11.11.12

Babykosthersteller

Hipp nimmt umstrittene Kindertees vom Markt

Die Verbraucherschutzorganisation Foodwatch hatte zuvor den hohen Zuckergehalt der Hipp-Tees als schädlich für Kleinkinder kritisiert.

Foto: dapd
Kinderdienst: Firma Hipp nimmt zuckrigen Kindertee vom Markt
Einige Tees von Hipp enthielten zu viel Zucker, sagen Experten. Jetzt hat die Firma die Herstellung der Kindertees gestoppt

Berlin. Der Babynahrungshersteller Hipp hat seine von Verbraucherschützern kritisierten gezuckerten Kindertees vom Markt genommen. "Wir haben das Produkt eingestellt", sagte Firmenchef Claus Hipp dem Berliner "Tagesspiegel" (Montagausgabe). Seit November gebe es nun einen neuen zuckerfreien Instanttee.

Die Verbraucherschutzorganisation Foodwatch hatte den hohen Zuckergehalt der Hipp-Tees als schädlich für Kleinkinder kritisiert. Im Juni bedachte Foodwatch die Firma nach einer Umfrage unter Verbrauchern mit dem "Goldenen Windbeutel" als Schmähpreis für die dreisteste Werbelüge, da Hipp die Tees als geeignet für Kinder ab dem zwölften Lebensmonat anpreise.
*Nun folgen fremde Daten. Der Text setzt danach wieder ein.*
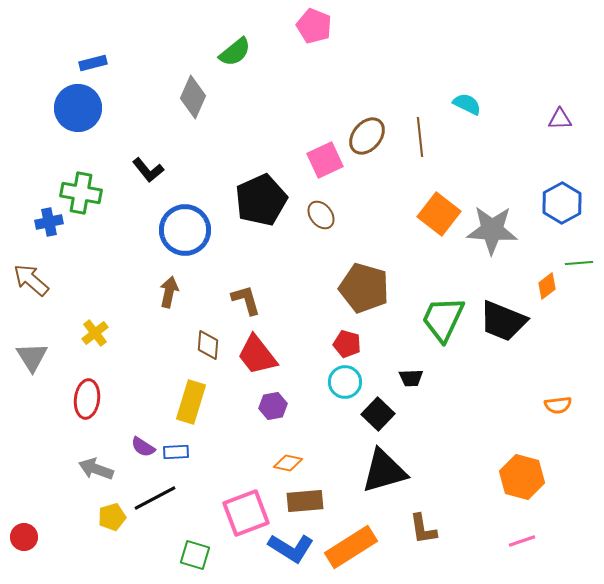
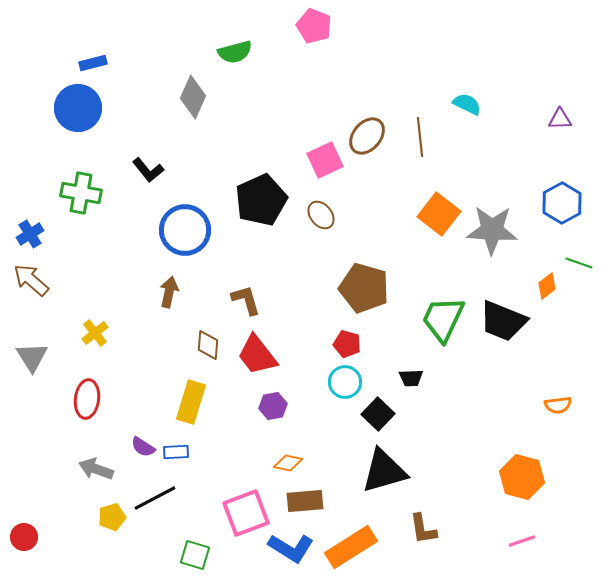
green semicircle at (235, 52): rotated 24 degrees clockwise
blue cross at (49, 222): moved 19 px left, 12 px down; rotated 20 degrees counterclockwise
green line at (579, 263): rotated 24 degrees clockwise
Das Unternehmen hält die Kritik für nicht gerechtfertigt. Man habe die Verbraucher aber nicht verunsichern wollen, begründete Claus Hipp das Ende für die Tees. "Die üble Nachrede ist immer stärker als der Werbeaufwand", sagte er der Zeitung.

Laut Foodwatch enthielten die angerührten Instant-Tees in den Geschmacksrichtungen Früchte, Waldfrüchte und Apfel-Melisse umgerechnet zweieinhalb Stück Würfelzucker pro fertiger 200-Milliliter-Tasse. Hipp hielt dagegen, dass der Zuckergehalt in etwa dem einer Apfelschorle entspreche, die mit zwei Teilen Wasser und einem Teil Saft gemischt worden sei.